* Saved entries *
--*--

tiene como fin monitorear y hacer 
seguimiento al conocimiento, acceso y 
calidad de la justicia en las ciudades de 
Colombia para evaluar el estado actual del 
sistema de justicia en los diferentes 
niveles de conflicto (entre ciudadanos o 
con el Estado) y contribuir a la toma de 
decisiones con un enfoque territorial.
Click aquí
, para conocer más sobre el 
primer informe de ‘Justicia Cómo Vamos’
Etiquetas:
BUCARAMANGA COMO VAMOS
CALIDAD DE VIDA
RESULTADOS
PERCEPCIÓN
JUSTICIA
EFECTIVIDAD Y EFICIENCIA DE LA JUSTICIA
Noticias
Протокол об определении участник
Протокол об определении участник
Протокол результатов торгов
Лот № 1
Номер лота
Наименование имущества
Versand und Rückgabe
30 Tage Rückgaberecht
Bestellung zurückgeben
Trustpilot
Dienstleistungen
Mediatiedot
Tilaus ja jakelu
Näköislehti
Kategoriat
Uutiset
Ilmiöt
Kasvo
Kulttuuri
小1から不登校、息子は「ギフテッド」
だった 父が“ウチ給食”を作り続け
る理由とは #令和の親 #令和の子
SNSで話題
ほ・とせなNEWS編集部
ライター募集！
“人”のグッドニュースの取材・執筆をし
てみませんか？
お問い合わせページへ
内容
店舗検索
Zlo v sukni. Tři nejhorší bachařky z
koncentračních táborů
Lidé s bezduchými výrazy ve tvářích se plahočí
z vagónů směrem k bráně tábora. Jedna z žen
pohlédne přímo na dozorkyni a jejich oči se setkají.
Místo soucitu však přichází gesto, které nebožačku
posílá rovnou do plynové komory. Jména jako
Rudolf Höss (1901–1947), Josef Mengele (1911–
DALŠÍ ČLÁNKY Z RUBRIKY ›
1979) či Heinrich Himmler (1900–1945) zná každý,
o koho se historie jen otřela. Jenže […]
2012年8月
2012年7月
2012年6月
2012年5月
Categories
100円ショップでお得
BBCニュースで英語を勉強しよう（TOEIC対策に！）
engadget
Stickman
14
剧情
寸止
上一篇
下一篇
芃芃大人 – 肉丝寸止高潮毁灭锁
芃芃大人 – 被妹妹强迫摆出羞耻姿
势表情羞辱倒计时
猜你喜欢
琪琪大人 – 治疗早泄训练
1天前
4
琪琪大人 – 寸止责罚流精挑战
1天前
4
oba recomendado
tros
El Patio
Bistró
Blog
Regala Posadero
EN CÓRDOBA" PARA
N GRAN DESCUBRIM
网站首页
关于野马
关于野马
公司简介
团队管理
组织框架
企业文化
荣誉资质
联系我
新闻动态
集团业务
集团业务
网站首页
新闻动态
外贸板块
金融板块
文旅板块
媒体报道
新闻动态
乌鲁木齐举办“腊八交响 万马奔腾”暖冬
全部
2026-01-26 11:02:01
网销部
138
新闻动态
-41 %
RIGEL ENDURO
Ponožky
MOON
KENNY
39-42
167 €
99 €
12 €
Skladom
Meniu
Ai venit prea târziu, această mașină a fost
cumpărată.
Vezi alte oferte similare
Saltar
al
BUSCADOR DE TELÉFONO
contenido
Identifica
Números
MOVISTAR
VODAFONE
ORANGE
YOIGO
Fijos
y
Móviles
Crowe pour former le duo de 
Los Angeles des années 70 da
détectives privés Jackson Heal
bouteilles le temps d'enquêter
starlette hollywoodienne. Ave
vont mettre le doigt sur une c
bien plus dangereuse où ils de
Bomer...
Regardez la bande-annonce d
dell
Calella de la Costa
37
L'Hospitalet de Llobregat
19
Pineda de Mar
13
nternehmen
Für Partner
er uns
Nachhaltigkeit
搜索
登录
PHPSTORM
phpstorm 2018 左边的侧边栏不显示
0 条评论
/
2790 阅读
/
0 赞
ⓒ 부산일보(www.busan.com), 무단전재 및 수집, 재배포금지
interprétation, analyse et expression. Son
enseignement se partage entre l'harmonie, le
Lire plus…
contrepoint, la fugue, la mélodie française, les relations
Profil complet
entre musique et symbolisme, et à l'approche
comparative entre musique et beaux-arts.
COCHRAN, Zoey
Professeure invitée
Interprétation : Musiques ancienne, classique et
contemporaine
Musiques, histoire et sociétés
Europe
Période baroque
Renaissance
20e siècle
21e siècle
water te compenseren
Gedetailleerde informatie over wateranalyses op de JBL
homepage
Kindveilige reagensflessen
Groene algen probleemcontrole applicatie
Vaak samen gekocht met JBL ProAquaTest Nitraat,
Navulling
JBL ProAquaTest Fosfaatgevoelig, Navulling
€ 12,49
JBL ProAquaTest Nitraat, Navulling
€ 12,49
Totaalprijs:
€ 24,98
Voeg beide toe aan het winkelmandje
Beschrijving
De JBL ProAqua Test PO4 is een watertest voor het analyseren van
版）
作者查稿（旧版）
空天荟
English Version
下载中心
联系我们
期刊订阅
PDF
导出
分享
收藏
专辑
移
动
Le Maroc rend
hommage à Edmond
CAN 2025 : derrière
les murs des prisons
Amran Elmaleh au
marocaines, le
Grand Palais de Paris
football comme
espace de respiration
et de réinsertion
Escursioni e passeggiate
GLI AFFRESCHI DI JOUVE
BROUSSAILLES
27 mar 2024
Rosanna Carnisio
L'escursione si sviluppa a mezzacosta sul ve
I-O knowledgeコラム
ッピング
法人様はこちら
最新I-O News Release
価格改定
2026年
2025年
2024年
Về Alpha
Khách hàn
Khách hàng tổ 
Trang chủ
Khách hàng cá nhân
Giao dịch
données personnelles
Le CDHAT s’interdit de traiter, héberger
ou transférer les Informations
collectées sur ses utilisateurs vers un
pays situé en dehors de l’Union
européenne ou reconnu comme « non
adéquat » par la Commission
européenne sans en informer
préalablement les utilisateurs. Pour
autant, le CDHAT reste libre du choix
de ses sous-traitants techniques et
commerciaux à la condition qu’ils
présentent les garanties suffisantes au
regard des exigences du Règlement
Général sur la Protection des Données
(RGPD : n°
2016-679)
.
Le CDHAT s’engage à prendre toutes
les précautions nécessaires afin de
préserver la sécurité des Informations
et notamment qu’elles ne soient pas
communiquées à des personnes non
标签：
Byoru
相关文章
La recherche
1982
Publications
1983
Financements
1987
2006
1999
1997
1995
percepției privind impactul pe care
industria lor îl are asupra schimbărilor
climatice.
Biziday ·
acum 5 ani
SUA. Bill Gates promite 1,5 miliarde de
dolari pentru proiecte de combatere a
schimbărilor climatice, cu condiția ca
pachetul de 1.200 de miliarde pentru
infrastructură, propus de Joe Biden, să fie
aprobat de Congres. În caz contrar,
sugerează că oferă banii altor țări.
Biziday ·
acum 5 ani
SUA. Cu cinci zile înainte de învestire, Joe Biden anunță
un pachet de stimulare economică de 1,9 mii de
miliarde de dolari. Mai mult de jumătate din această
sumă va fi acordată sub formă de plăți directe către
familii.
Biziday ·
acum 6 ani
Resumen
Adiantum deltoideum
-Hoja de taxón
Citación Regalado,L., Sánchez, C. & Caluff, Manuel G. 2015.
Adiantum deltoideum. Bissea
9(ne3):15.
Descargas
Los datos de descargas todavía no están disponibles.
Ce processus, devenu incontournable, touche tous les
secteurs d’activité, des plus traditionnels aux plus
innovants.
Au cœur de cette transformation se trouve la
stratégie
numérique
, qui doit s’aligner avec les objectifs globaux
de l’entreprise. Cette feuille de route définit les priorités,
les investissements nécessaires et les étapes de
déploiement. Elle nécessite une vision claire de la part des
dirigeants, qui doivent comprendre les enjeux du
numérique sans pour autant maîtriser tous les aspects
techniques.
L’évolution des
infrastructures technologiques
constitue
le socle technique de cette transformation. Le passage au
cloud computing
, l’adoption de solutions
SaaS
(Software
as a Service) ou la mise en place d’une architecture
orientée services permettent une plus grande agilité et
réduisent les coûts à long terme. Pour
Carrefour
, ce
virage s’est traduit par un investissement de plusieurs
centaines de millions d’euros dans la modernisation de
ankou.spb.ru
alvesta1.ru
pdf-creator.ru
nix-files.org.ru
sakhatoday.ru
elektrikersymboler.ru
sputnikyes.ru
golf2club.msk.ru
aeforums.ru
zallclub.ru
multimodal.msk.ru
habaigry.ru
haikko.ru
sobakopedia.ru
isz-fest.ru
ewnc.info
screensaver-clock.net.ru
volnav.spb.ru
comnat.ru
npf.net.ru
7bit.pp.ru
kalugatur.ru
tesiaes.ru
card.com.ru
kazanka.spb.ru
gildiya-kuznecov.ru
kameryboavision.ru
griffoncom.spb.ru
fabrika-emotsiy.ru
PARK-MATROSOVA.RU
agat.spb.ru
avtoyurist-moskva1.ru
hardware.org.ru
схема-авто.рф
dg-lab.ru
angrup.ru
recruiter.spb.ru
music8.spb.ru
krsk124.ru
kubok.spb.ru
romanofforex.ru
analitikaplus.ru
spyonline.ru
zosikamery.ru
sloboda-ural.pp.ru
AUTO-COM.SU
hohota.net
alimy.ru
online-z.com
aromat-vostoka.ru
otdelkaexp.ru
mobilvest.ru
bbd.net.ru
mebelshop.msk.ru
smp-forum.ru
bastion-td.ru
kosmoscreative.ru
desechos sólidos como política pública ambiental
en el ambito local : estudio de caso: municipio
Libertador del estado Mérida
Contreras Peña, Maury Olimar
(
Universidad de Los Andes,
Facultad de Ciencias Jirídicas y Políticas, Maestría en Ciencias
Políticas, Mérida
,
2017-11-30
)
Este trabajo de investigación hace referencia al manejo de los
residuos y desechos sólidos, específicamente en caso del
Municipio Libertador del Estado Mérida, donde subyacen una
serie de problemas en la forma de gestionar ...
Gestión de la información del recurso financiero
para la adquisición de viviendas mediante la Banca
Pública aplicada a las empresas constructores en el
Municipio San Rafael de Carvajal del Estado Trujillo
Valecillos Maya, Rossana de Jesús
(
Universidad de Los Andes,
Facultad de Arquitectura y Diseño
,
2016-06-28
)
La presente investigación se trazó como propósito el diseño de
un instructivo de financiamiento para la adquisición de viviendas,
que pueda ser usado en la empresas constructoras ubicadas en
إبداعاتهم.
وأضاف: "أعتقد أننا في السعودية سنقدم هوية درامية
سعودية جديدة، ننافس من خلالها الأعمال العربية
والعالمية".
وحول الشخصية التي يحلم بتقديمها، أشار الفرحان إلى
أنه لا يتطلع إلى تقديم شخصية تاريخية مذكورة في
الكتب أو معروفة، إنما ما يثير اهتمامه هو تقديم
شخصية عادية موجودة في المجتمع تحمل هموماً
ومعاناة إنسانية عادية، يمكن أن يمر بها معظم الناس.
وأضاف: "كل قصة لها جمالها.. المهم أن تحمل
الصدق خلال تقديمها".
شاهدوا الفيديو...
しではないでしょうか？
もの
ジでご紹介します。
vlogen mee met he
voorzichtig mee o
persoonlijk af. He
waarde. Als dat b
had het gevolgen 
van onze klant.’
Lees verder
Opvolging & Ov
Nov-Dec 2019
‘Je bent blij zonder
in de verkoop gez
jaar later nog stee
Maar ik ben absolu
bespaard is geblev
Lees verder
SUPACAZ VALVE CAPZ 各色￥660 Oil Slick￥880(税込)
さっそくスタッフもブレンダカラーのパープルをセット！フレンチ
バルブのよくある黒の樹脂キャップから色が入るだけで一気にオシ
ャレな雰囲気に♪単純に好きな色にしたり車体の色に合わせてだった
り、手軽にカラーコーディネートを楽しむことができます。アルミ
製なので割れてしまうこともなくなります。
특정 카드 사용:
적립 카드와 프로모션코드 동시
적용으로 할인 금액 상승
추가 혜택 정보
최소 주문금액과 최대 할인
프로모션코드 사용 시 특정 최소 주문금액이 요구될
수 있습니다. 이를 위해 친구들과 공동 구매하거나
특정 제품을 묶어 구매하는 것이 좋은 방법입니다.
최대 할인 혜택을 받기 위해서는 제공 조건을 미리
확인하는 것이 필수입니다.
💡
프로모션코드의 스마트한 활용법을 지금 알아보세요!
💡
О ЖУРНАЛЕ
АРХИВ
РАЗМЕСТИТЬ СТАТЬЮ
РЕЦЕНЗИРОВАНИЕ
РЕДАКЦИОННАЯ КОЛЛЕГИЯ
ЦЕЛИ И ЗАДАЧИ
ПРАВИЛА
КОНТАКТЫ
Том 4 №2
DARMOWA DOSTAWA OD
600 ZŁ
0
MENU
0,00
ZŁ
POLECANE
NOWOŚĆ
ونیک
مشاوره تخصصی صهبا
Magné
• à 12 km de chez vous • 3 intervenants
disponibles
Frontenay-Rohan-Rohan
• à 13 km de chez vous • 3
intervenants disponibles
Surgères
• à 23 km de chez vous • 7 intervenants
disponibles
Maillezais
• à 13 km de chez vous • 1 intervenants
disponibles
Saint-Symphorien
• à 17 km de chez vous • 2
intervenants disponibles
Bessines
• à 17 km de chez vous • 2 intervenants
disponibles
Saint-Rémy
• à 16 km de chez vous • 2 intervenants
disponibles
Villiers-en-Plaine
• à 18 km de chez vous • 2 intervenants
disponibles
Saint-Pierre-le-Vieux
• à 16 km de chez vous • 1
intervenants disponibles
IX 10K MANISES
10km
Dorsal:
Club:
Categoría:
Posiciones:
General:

--*--

* To-do item *
Copy the lines above exactly, from the very first through the one containing "pohlédne přímo na", and include no other line.

* Problem solution *
tiene como fin monitorear y hacer 
seguimiento al conocimiento, acceso y 
calidad de la justicia en las ciudades de 
Colombia para evaluar el estado actual del 
sistema de justicia en los diferentes 
niveles de conflicto (entre ciudadanos o 
con el Estado) y contribuir a la toma de 
decisiones con un enfoque territorial.
Click aquí
, para conocer más sobre el 
primer informe de ‘Justicia Cómo Vamos’
Etiquetas:
BUCARAMANGA COMO VAMOS
CALIDAD DE VIDA
RESULTADOS
PERCEPCIÓN
JUSTICIA
EFECTIVIDAD Y EFICIENCIA DE LA JUSTICIA
Noticias
Протокол об определении участник
Протокол об определении участник
Протокол результатов торгов
Лот № 1
Номер лота
Наименование имущества
Versand und Rückgabe
30 Tage Rückgaberecht
Bestellung zurückgeben
Trustpilot
Dienstleistungen
Mediatiedot
Tilaus ja jakelu
Näköislehti
Kategoriat
Uutiset
Ilmiöt
Kasvo
Kulttuuri
小1から不登校、息子は「ギフテッド」
だった 父が“ウチ給食”を作り続け
る理由とは #令和の親 #令和の子
SNSで話題
ほ・とせなNEWS編集部
ライター募集！
“人”のグッドニュースの取材・執筆をし
てみませんか？
お問い合わせページへ
内容
店舗検索
Zlo v sukni. Tři nejhorší bachařky z
koncentračních táborů
Lidé s bezduchými výrazy ve tvářích se plahočí
z vagónů směrem k bráně tábora. Jedna z žen
pohlédne přímo na dozorkyni a jejich oči se setkají.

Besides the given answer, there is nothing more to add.